[SOURCE MATERIAL — start]

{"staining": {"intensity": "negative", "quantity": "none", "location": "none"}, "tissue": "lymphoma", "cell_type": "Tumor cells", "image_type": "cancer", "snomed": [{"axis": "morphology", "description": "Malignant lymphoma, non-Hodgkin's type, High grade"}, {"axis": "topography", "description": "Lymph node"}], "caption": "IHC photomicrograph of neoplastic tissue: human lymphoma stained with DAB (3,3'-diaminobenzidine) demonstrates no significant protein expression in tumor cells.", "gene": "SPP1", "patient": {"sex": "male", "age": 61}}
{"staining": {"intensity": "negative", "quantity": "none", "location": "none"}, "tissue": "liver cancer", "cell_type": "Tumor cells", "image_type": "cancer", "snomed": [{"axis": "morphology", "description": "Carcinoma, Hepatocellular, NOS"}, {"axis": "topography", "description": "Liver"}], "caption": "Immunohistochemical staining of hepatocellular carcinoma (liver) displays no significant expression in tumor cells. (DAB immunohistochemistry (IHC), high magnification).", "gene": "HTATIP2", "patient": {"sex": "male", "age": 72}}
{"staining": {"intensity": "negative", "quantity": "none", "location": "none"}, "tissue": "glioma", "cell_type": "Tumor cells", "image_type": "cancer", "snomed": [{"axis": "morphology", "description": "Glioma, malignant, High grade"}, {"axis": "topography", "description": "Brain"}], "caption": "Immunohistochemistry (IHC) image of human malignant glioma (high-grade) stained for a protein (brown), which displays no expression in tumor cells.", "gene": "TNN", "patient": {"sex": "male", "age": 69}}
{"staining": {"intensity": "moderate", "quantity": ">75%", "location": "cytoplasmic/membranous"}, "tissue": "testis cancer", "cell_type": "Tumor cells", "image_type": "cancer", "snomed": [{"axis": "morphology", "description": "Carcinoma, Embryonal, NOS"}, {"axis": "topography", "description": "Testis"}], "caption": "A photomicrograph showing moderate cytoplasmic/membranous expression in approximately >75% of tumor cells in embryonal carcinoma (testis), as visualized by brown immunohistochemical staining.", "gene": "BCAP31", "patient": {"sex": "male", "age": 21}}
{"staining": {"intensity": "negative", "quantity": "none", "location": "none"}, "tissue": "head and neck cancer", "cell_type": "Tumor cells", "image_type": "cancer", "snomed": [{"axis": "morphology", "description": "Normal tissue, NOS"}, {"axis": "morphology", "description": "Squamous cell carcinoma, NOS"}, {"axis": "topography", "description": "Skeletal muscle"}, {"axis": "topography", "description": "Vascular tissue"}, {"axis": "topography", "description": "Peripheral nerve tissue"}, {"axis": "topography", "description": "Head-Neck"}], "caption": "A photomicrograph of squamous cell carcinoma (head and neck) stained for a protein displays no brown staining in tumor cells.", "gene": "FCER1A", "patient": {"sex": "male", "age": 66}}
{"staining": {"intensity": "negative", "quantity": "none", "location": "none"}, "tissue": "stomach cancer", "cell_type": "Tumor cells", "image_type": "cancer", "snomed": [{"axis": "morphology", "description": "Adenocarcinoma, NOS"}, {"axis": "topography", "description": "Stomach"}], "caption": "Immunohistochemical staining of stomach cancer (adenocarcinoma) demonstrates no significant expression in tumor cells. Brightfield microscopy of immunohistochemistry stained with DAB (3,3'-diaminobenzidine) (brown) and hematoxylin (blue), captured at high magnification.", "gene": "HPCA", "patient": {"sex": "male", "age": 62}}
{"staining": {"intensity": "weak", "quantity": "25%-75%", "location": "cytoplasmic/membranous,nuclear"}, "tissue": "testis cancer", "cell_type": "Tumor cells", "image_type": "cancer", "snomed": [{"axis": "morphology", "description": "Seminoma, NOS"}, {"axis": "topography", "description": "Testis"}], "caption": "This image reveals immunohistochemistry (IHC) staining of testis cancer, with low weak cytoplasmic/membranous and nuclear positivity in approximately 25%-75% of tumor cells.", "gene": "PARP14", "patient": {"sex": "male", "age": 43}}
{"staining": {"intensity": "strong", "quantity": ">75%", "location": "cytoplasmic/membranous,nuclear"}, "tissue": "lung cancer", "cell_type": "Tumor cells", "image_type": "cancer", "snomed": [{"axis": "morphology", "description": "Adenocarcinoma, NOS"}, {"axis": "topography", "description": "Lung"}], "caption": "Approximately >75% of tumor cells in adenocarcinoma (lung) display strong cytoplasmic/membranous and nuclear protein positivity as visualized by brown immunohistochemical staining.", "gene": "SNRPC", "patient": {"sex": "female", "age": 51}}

[SOURCE MATERIAL — finish]

# WHAT IS BEING ASKED
In the entries above, find the line with "staining of hepatocellular" and the line with "(IHC) image of", then restate word for word both of them and every line between, with nothing more.

# WRITTEN SOLUTION
{"staining": {"intensity": "negative", "quantity": "none", "location": "none"}, "tissue": "liver cancer", "cell_type": "Tumor cells", "image_type": "cancer", "snomed": [{"axis": "morphology", "description": "Carcinoma, Hepatocellular, NOS"}, {"axis": "topography", "description": "Liver"}], "caption": "Immunohistochemical staining of hepatocellular carcinoma (liver) displays no significant expression in tumor cells. (DAB immunohistochemistry (IHC), high magnification).", "gene": "HTATIP2", "patient": {"sex": "male", "age": 72}}
{"staining": {"intensity": "negative", "quantity": "none", "location": "none"}, "tissue": "glioma", "cell_type": "Tumor cells", "image_type": "cancer", "snomed": [{"axis": "morphology", "description": "Glioma, malignant, High grade"}, {"axis": "topography", "description": "Brain"}], "caption": "Immunohistochemistry (IHC) image of human malignant glioma (high-grade) stained for a protein (brown), which displays no expression in tumor cells.", "gene": "TNN", "patient": {"sex": "male", "age": 69}}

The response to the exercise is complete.